Im Herbst warten viele Mieter gespannt auf die Betriebskostenabrechnung. In der Regel muss ein Vermieter seinen Mietern spätestens bis zum 31.12.  exakt Rechenschaft darüber ablegen,  welche Kosten er für Heizung, Warmwasser, Aufzug und weitere Leistungen tatsächlich aufgewendet hat. Unabhängig davon, ob Sie eine Erstattung bekommen oder nachzahlen müssen, sollten Sie die Abrechnung in jedem Falle kritisch prüfen. Mieterschutzvereine stellen immer wieder fest, dass viele Abrechnungen fehlerhaft sind.

Betriebskostenabrechnung

Erster Schritt: Vergleich mit Betriebskostenabrechnung vom Vorjahr

Kommt die Betriebskostenabrechnung ins Haus, lohnt sich zunächst ein Blick in die Abrechnung vom Vorjahr. So finden Sie grobe Abweichungen schnell heraus und können bei Ihrem Vermieter oder Hausverwalter gezielt nachfragen. Haben Sie Zweifel, muss Ihnen der Vermieter Einsicht in die Originalbelege und -rechnungen gewähren.

Welche Kosten darf der Vermieter in Rechnung stellen?

Wollen Sie es ganz genau wissen, bekommen Sie bei den Mieterschutzvereinen oder beim Deutschen Mieterbund (DMB) eine Checkliste.
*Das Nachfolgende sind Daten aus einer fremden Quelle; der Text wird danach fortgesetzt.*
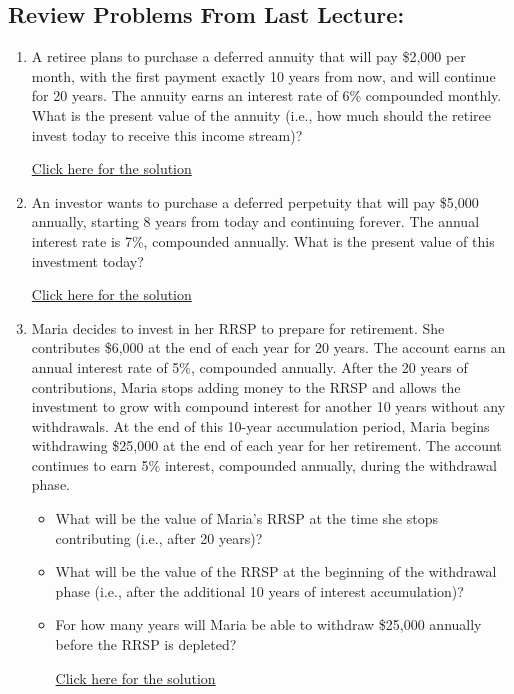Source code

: \documentclass[
]{book}
\providecommand{\tightlist}{%
  \setlength{\itemsep}{0pt}\setlength{\parskip}{0pt}}
\begin{document}
\subsection*{Review Problems From Last Lecture:}\label{review-problems-from-last-lecture-16}

\begin{enumerate}
\def\labelenumi{\arabic{enumi}.}
\tightlist
\item
  A retiree plans to purchase a deferred annuity that will pay \$2,000 per month, with the first payment exactly 10 years from now, and will continue for 20 years. The annuity earns an interest rate of 6\% compounded monthly. What is the present value of the annuity (i.e., how much should the retiree invest today to receive this income stream)?

  \href{https://youtu.be/HVz-VL22-JI}{Click here for the solution}
\item
  An investor wants to purchase a deferred perpetuity that will pay \$5,000 annually, starting 8 years from today and continuing forever. The annual interest rate is 7\%, compounded annually. What is the present value of this investment today?

  \href{https://youtu.be/FHhqwkhFg9A}{Click here for the solution}
\item
  Maria decides to invest in her RRSP to prepare for retirement. She contributes \$6,000 at the end of each year for 20 years. The account earns an annual interest rate of 5\%, compounded annually. After the 20 years of contributions, Maria stops adding money to the RRSP and allows the investment to grow with compound interest for another 10 years without any withdrawals. At the end of this 10-year accumulation period, Maria begins withdrawing \$25,000 at the end of each year for her retirement. The account continues to earn 5\% interest, compounded annually, during the withdrawal phase.

  \begin{itemize}
  \tightlist
  \item
    What will be the value of Maria's RRSP at the time she stops contributing (i.e., after 20 years)?
  \item
    What will be the value of the RRSP at the beginning of the withdrawal phase (i.e., after the additional 10 years of interest accumulation)?
  \item
    For how many years will Maria be able to withdraw \$25,000 annually before the RRSP is depleted?

    \href{https://youtu.be/fwglKbNsHZ4}{Click here for the solution}
  \end{itemize}
\end{enumerate}
\end{document}
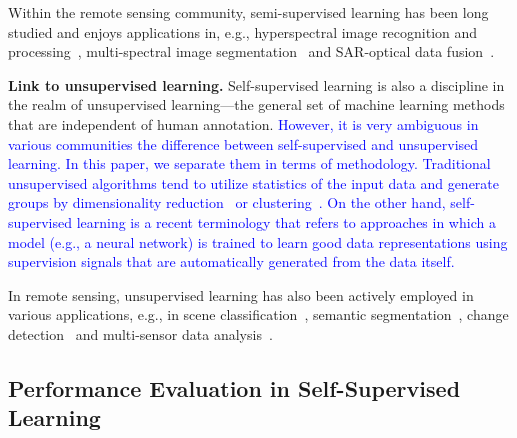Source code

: \documentclass[lettersize,journal]{IEEEtran}
\begin{document}
Within the remote sensing community, semi-supervised learning has been long studied and enjoys applications in, e.g., hyperspectral image recognition and processing~\cite{dopido2013semisupervised,ratle2010semisupervised,wang2018self,hong2019wu,hong2019learning,hong2020joint,cao2020sdfl,cao20203d,li2020deep,yue2021self}, multi-spectral image segmentation~\cite{hong2019cospace,hong2019learnable,hong2020x,hu2020unsupervised,hua2021semantic,hua2021aerial,saha2020semisupervised} and SAR-optical data fusion~\cite{hu2019mima}.



\textbf{Link to unsupervised learning.} Self-supervised learning is also a discipline in the realm of unsupervised learning---the general set of machine learning methods that are independent of human annotation. \textcolor{blue}{However, it is very ambiguous in various communities the difference between self-supervised and unsupervised learning. In this paper, we separate them in terms of methodology. Traditional unsupervised algorithms tend to utilize statistics of the input data and generate groups by dimensionality reduction~\cite{abdi2010principal,cheriyadat2013unsupervised} or clustering~\cite{jain1999data}. On the other hand, self-supervised learning is a recent terminology that refers to approaches in which a model (e.g., a neural network) is trained to learn good data representations using supervision signals that are automatically generated from the data itself.}

In remote sensing, unsupervised learning has also been actively employed in various applications, e.g., in scene classification~\cite{li2016unsupervisedrs,cheriyadat2013unsupervised,romero2015unsupervised}, semantic segmentation~\cite{bandyopadhyay2007multiobjective,fan2009single,saha2020unsupervised}, change detection~\cite{ghosh2011fuzzy,munyati2004use} and multi-sensor data analysis~\cite{zabalza2014novel,cao2003remote}. 





\subsection{Performance Evaluation in Self-Supervised Learning}
\end{document}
Die wichtigsten Posten in einer Betriebskostenabrechnung sind:

 

  • - Heizung und Warmwasser
  • - Abwasser
  • - Hausmeister
  • - Aufzug
  • - Straßenreinigung
  • - Pflege der Außenanlagen
  • - Versicherung

Unter Umständen sollten Sie in Ihrem Mietvertrag nachschauen. Sie müssen nur für Betriebskosten aufkommen, die vertraglich vereinbart wurden. Kosten für die Verwaltung der Gebäude dürfen Mietern nicht in Rechnung gestellt werden.

Sparpotential bei den Heizkosten

Sie haben das Gefühl, dass Ihre Heizkosten viel zu hoch sind? Orientierungshilfe bieten Heizkostenspiegel, die jährlich erstellt werden und ab Oktober erhältlich sind. Zusätzlich können Sie ein Heizkosten-Gutachten anfordern, das gleichzeitig Vorschläge zur Senkung des Energieverbrauchs enthält.

Interessanter Artikel: 15 Tipps um Heizkosten zu sparen

Wichtige Fristen, die Mieter kennen sollten

Vermieter haben zwölf Monate Zeit, die Betriebskostenabrechnung für den Abrechnungszeitraum zu erstellen. In den meisten Fällen dient das Kalenderjahr als Basis. Das heißt, bis zum 31. Dezember muss die Betriebskostenabrechnung zugestellt sein. Versäumt der Vermieter diese Frist schuldhaft, muss der Mieter nicht zahlen. Erstattungsansprüche bleiben unabhängig von der Fristüberschreitung erhalten.

Erst prüfen und beanstanden, dann zahlen

Eine Betriebskostenabrechnung muss so erstellt werden, dass sie vom Mieter nachvollzogen und geprüft werden kann. Anderenfalls haben Sie das Recht auf Nachbesserung. Sie haben zwölf Monate Zeit, Widerspruch gegen Ihre Betriebskostenabrechnung einzulegen. Mieterschutzvereine raten jedoch, innerhalb von vier Wochen zu beanstanden und erst dann zu zahlen. Ansonsten gilt Ihre Zahlung als Einverständnis.